Physical activity has long been recognized as a cornerstone of healthy aging, and while many older adults have taken that to heart, exercising later in life still presents some challenges. In particular, doctors have noticed an increase in the number of patients coming in with injuries to their tendons, joints and ligaments, spurring many experts to stress the importance of exercising wisely, CBS This Morning reports.

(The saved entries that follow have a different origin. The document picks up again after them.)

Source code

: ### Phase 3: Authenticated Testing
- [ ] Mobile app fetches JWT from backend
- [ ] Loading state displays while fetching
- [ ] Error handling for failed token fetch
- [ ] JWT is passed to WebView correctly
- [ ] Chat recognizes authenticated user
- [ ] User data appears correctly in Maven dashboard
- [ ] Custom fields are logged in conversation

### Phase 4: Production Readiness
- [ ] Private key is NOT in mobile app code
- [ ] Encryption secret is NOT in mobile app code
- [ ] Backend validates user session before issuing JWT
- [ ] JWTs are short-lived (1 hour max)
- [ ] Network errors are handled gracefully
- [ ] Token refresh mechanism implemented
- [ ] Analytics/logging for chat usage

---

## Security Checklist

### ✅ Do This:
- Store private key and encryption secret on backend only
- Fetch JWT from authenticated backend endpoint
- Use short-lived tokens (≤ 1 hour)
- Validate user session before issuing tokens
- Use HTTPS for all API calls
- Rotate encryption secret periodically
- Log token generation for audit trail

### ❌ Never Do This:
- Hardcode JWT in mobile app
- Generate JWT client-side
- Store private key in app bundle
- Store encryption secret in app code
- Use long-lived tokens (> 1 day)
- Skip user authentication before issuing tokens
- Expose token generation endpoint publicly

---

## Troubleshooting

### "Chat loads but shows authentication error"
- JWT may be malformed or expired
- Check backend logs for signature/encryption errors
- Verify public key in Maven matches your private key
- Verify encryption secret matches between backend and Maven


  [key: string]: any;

Often called 'boomeritis' by those in the medical community, the injuries should not deter seniors from exercising, but instead encourage them to change the way they go about doing things. Specifically, rather than sticking only to walking or jogging, it might be a better idea for older adults to give their aging joints a break by choosing another activity every now and then.
"Take running, for example. I see a lot of five-day-week runners. It's almost virtually impossible after a certain age to continue with that frequency, so I encourage people to do other things, biking, intense gym training, things that give you that high that we heard about that's associated with running exclusively," orthopedic surgeon Dr. Riley Williams told CBS.
The Centers for Disease Control and Prevention recommends that adults 65 and older get around 150 minutes of aerobic activity each week, but stress that is not the only kind of exercise that seniors should focus on. According to the National Institutes of Health, it's also important for seniors to focus on strength-building activities because they are key to preventing muscle loss, which is a condition that can often make independent living difficult. Stretching and flexibility exercise should also be part of a healthy lifestyle for seniors because they can foster improved mobility and lower the risk of suffering a fall.